Exercise material START

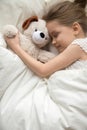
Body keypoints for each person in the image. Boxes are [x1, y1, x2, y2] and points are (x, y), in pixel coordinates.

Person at [5, 0, 87, 77]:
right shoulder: (73, 56)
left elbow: (43, 70)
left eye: (55, 35)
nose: (53, 42)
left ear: (75, 29)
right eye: (51, 38)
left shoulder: (79, 46)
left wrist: (16, 47)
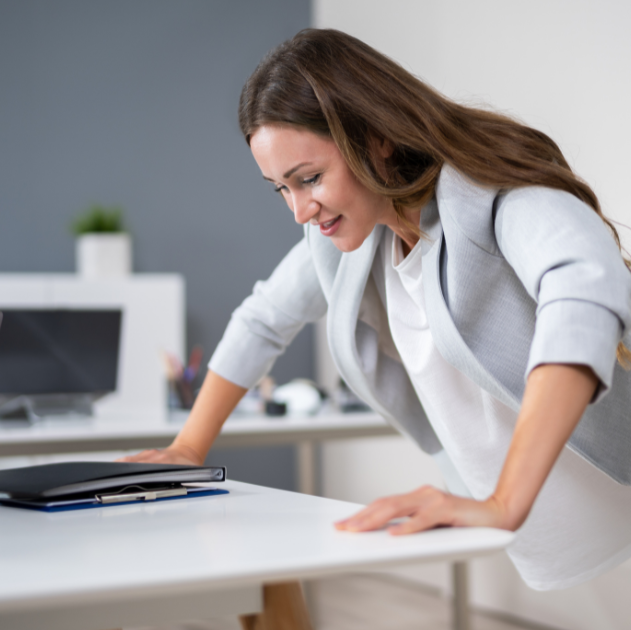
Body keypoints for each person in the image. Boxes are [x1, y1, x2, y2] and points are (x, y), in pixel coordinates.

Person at [123, 29, 631, 591]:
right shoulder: (353, 243)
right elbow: (263, 318)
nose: (298, 210)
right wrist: (189, 446)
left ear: (377, 139)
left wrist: (505, 500)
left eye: (309, 179)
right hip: (550, 531)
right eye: (280, 189)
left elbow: (583, 294)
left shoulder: (499, 201)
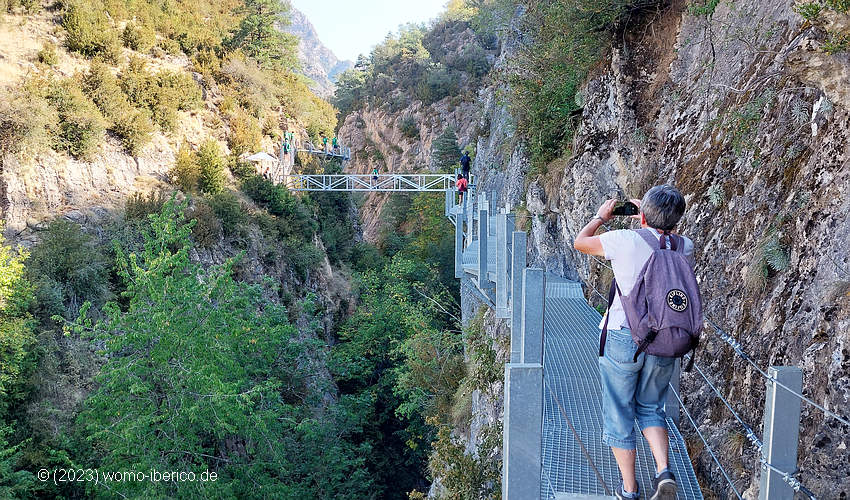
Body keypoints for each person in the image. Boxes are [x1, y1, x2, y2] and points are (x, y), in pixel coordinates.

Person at [573, 185, 692, 500]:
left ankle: (629, 490)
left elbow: (580, 242)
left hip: (624, 338)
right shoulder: (685, 246)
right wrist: (649, 214)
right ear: (677, 219)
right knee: (652, 406)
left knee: (619, 411)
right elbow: (664, 239)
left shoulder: (624, 241)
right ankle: (663, 471)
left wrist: (601, 216)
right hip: (665, 338)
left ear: (641, 215)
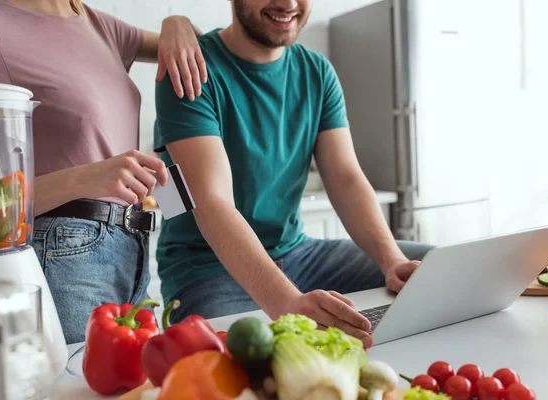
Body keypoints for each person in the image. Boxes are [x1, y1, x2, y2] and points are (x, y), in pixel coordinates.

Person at [154, 0, 433, 348]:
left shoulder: (317, 71)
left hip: (298, 253)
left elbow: (346, 178)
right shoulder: (190, 68)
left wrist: (391, 260)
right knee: (249, 358)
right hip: (206, 269)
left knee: (438, 273)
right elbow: (212, 203)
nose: (288, 4)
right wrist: (286, 301)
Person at [0, 0, 207, 344]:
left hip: (132, 247)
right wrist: (86, 178)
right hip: (65, 254)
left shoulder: (96, 24)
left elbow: (199, 44)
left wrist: (175, 22)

Exercise material END

What is required:
Copy all the entries above exactly as they stand, except for the pictures.

Problem solution:
Body keypoints for each person in the image. Boxes are [x1, y1, x2, y2] and points are (x, y), in pixel coordinates.

Person at [5, 0, 87, 77]:
right shoulder: (73, 56)
left elbow: (43, 70)
left eye: (55, 35)
nose: (53, 42)
left ear: (75, 29)
right eye: (51, 38)
left shoulder: (79, 46)
left wrist: (16, 47)
Body keypoints for each person in the image. Boxes are [x1, y1, x2, y2] and points are (x, y), in pixel coordinates.

Person at [123, 29, 631, 591]:
right shoulder: (353, 243)
right elbow: (263, 318)
nose: (298, 210)
right wrist: (189, 446)
left ear: (377, 139)
left wrist: (505, 500)
left eye: (309, 179)
right hip: (550, 531)
right eye: (280, 189)
left elbow: (583, 294)
left shoulder: (499, 201)
Body keypoints for each person in the image. Boxes are [x1, y1, x2, y2] and points are (x, y), in pixel coordinates.

Person at [573, 185, 692, 500]:
left ankle: (629, 490)
left elbow: (580, 242)
left hip: (624, 338)
right shoulder: (685, 246)
right wrist: (649, 214)
right ear: (677, 219)
right knee: (652, 406)
left knee: (619, 411)
right elbow: (664, 239)
left shoulder: (624, 241)
right ankle: (663, 471)
left wrist: (601, 216)
right hip: (665, 338)
left ear: (641, 215)
Body keypoints for each person in the image. Boxes are [x1, y1, x2, y2] and points are (x, y), in pixel coordinates.

Person at [154, 0, 433, 348]:
left shoulder: (317, 71)
left hip: (298, 253)
left elbow: (346, 178)
right shoulder: (190, 68)
left wrist: (391, 260)
right knee: (249, 358)
right hip: (206, 269)
left knee: (438, 273)
right elbow: (212, 203)
nose: (288, 4)
right wrist: (286, 301)
Person at [0, 0, 207, 344]:
left hip: (132, 247)
right wrist: (86, 178)
right hip: (65, 254)
left shoulder: (96, 24)
left elbow: (199, 44)
left wrist: (175, 22)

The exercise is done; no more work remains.